About this task →
From the records, return each line that has the word "plant" in it.
--- Data for the task Enclosed Below ---
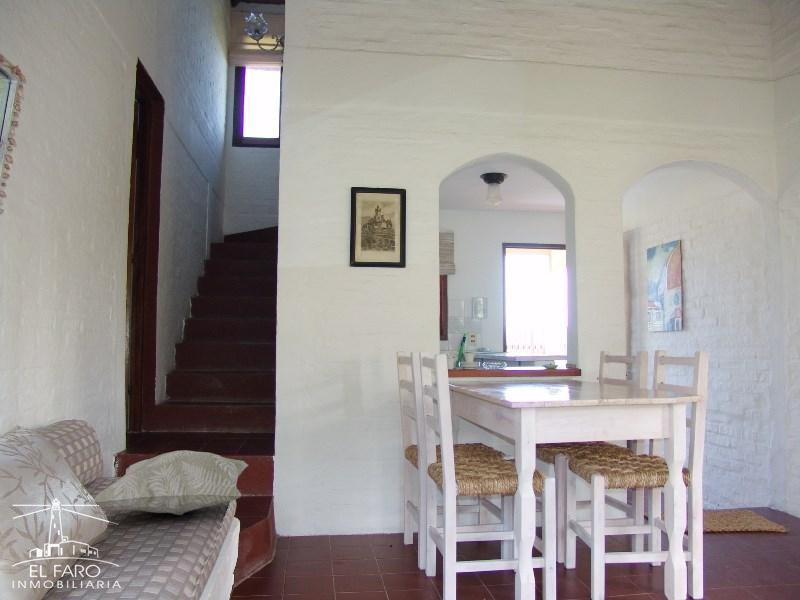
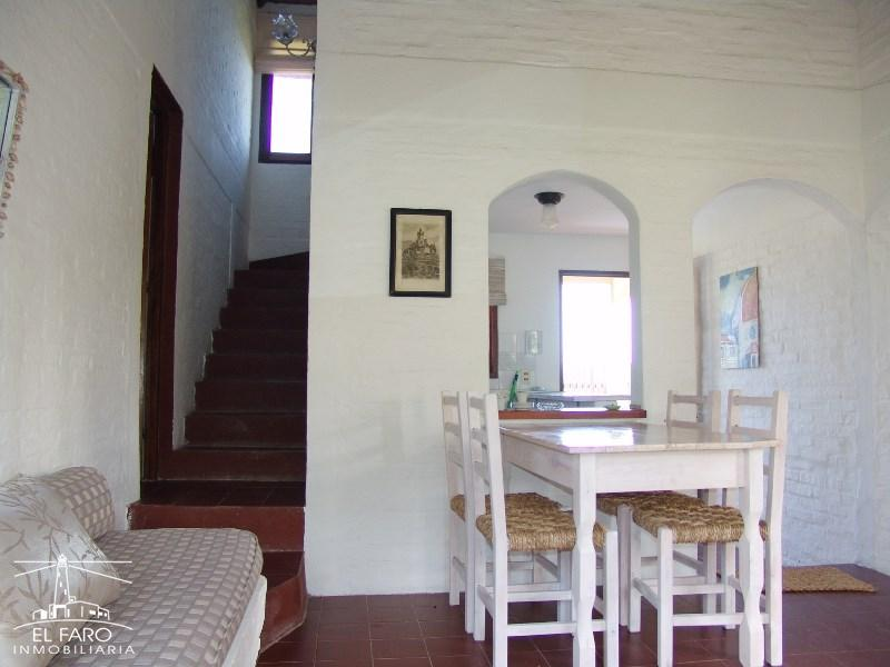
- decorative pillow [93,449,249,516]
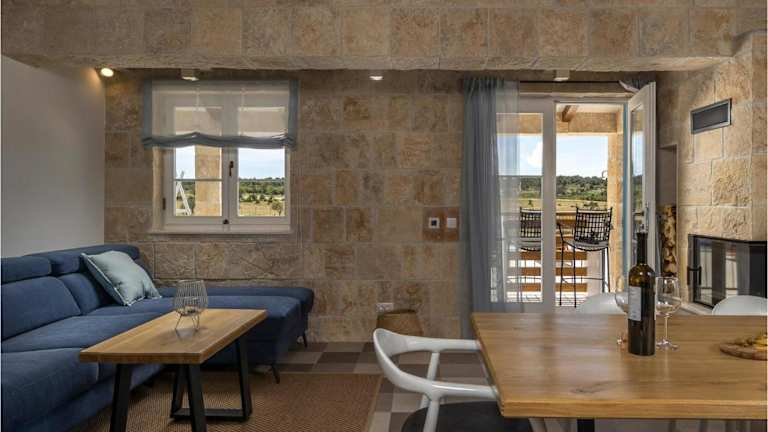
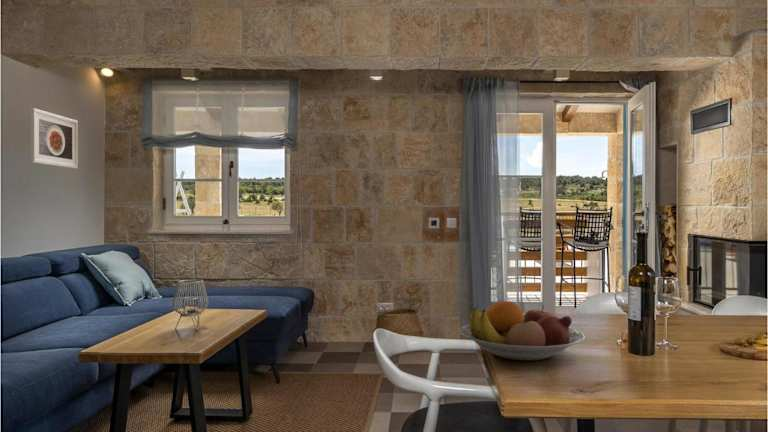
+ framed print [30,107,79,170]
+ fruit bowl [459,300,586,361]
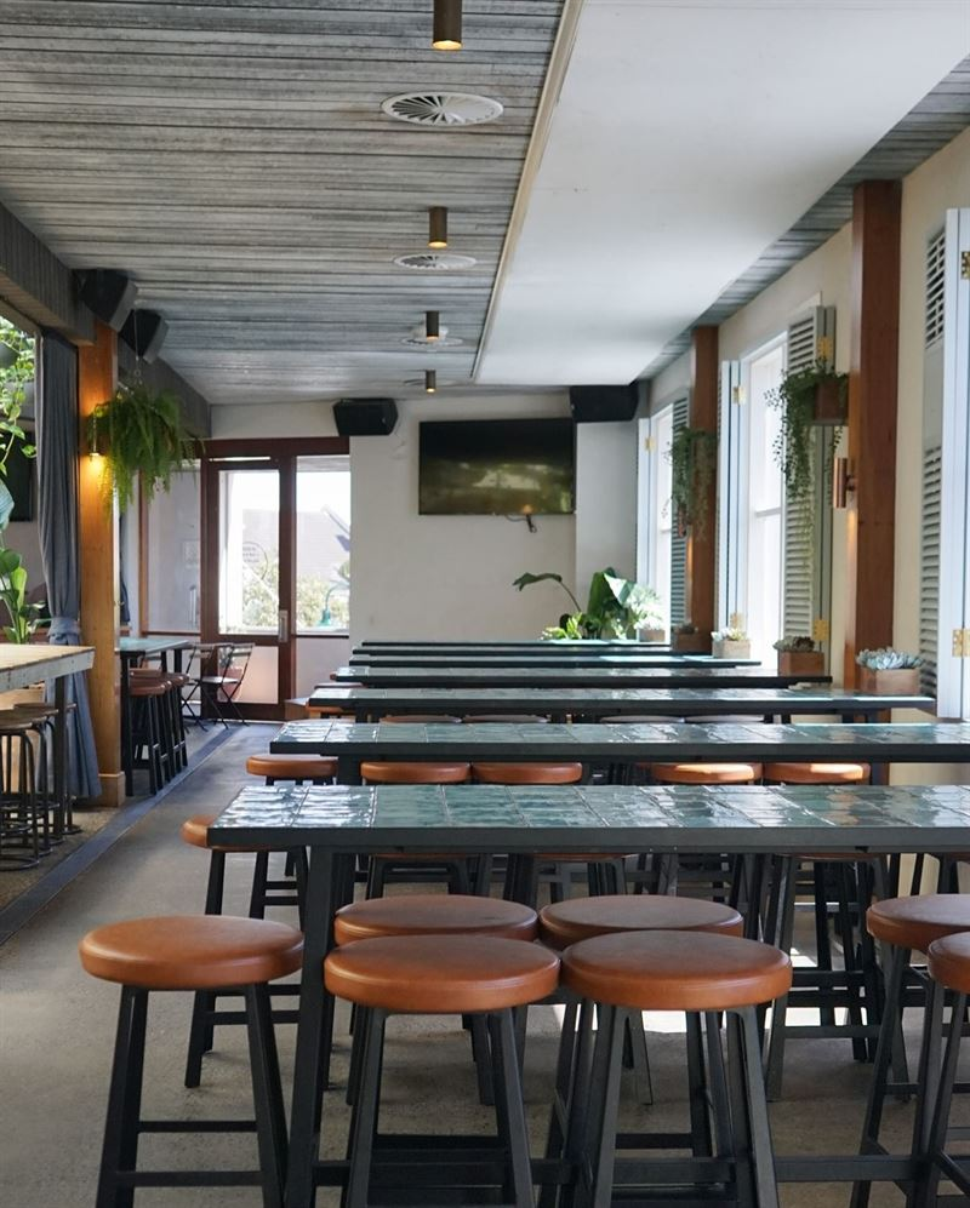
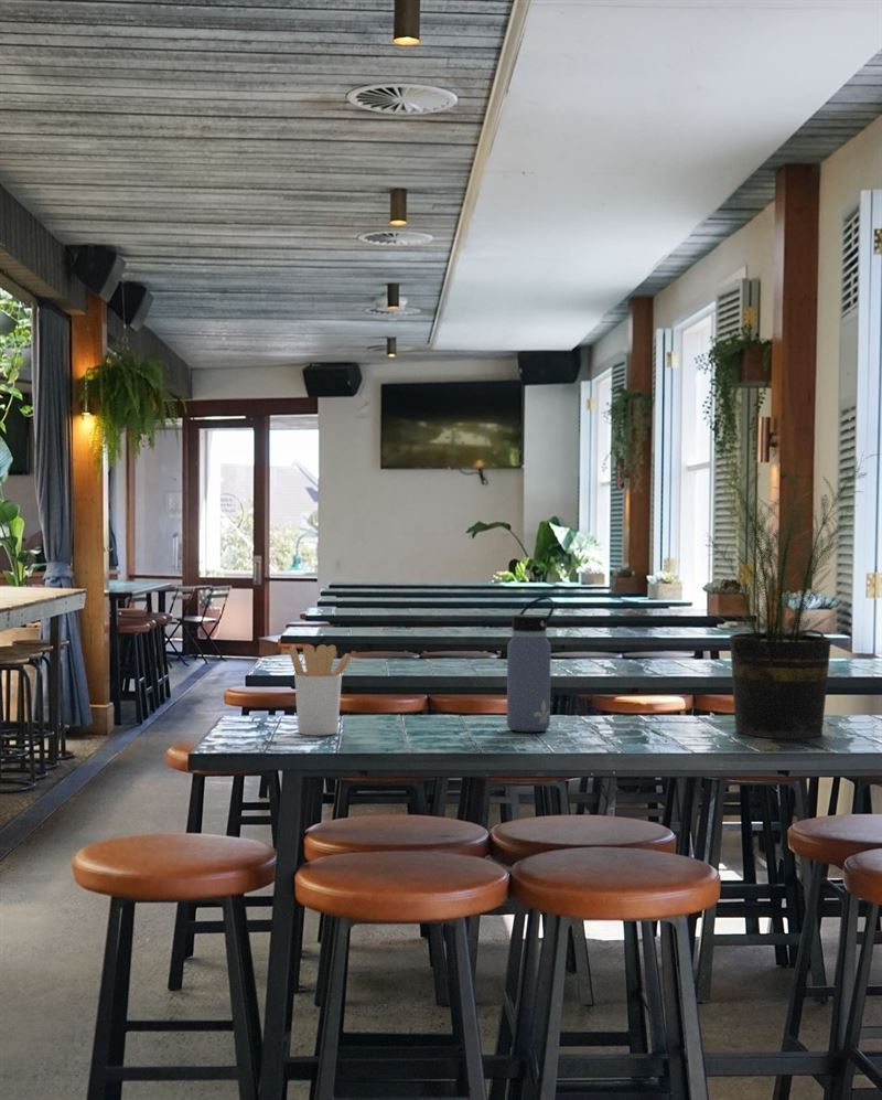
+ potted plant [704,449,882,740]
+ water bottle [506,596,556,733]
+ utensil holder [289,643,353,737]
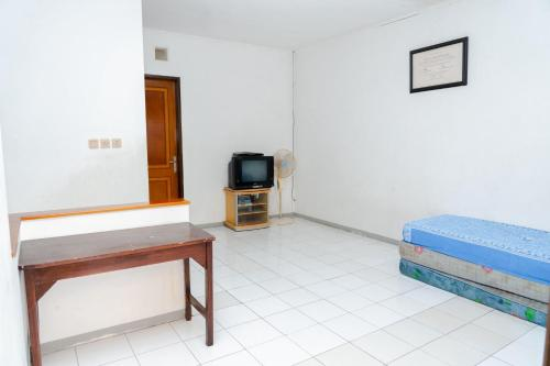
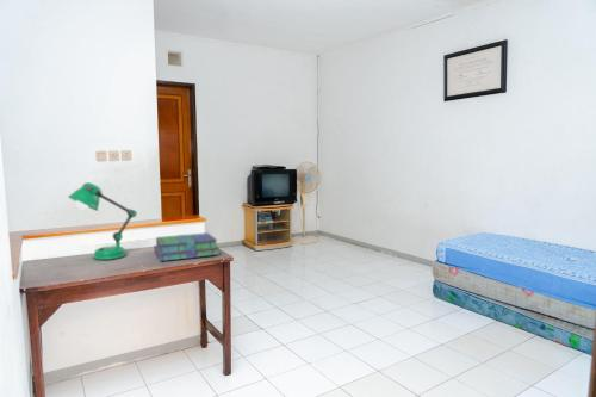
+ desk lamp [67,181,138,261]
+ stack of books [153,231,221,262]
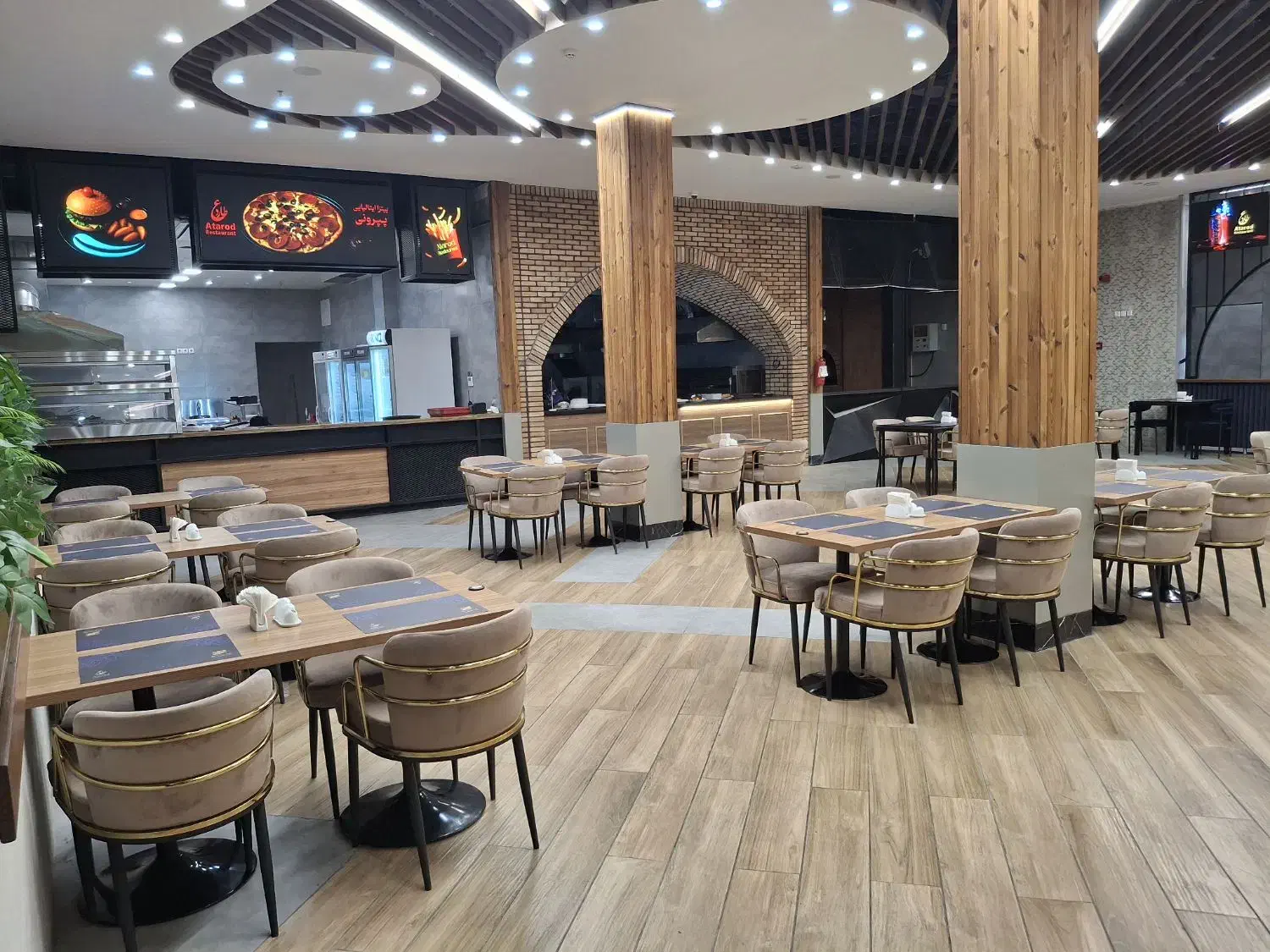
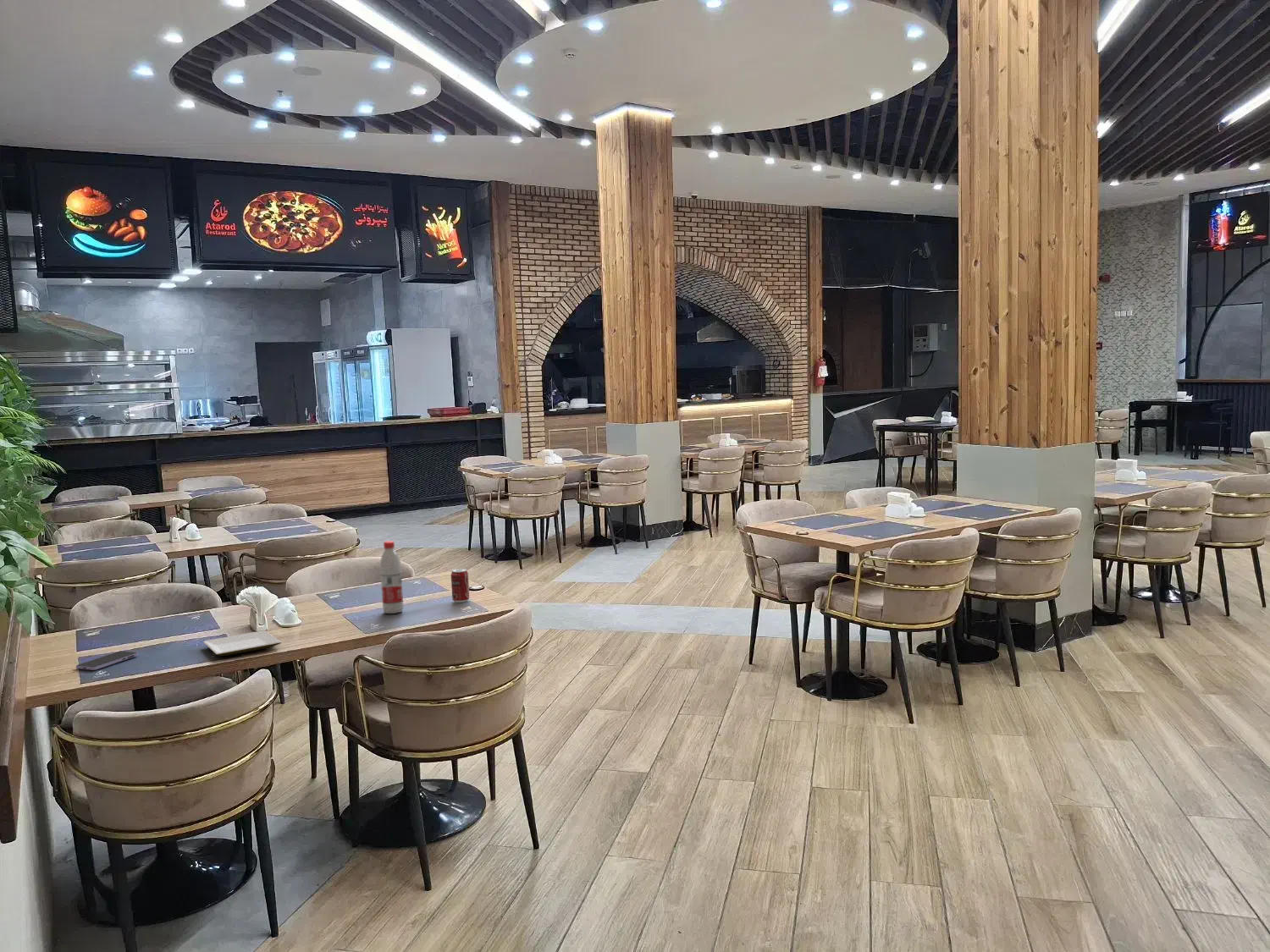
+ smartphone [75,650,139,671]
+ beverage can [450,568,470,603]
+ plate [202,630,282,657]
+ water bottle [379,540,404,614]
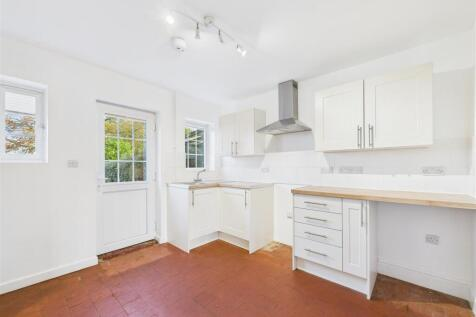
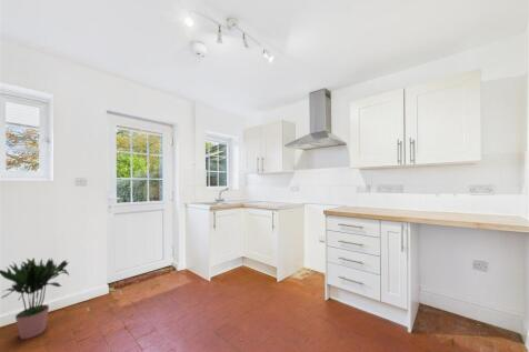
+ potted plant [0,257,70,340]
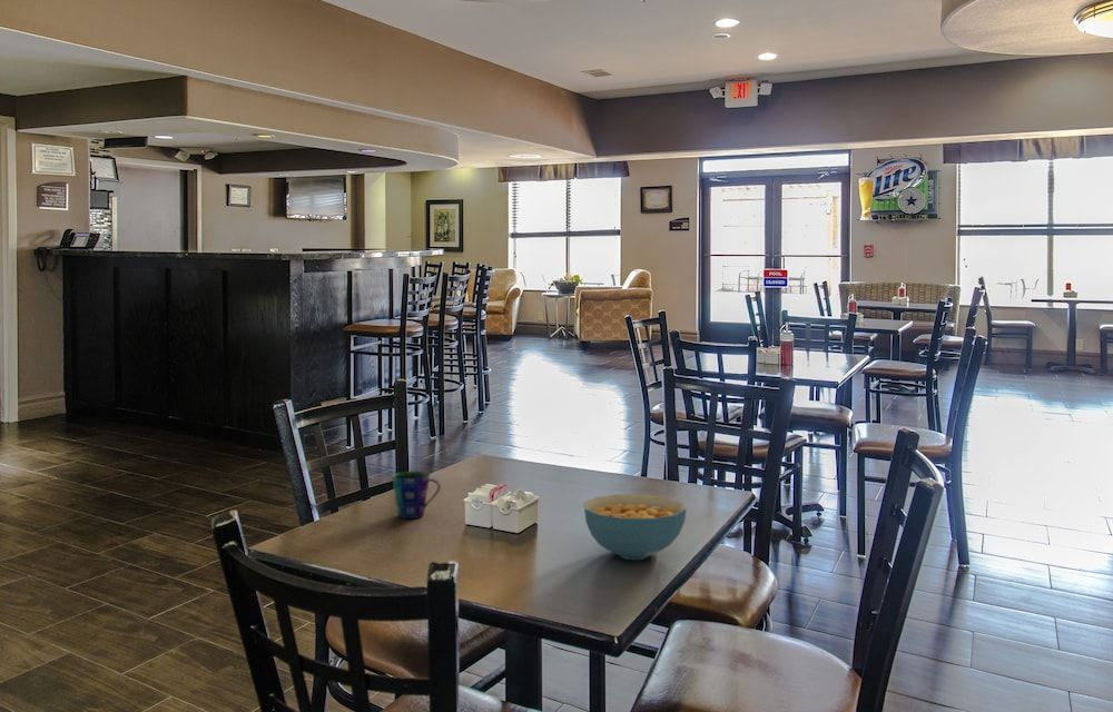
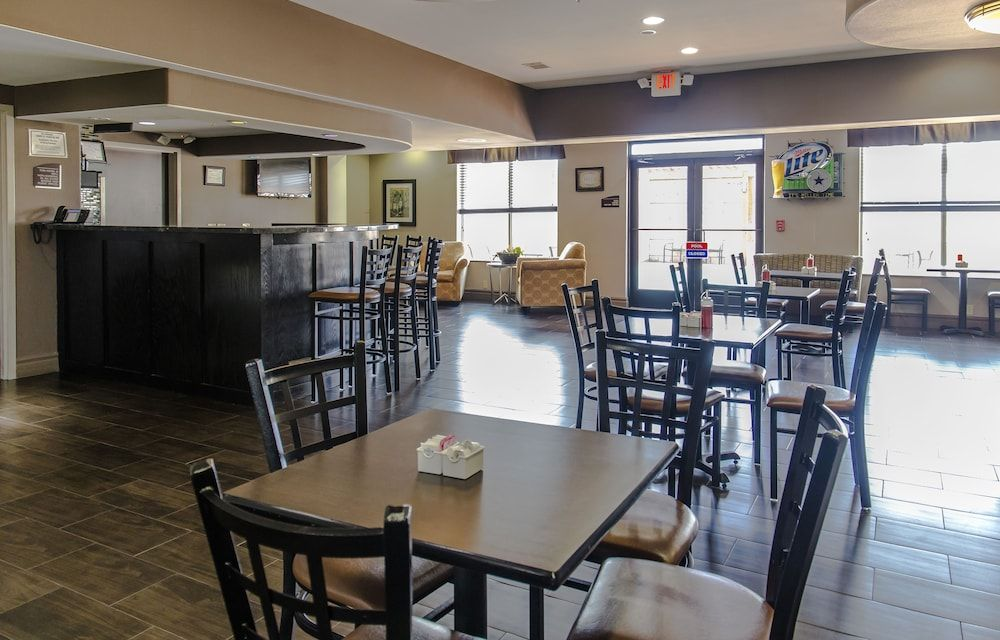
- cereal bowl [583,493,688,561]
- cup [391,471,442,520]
--- End of Enclosed Data for the task ---
Problem solution →
+ potted plant [704,449,882,740]
+ potted plant [0,257,70,340]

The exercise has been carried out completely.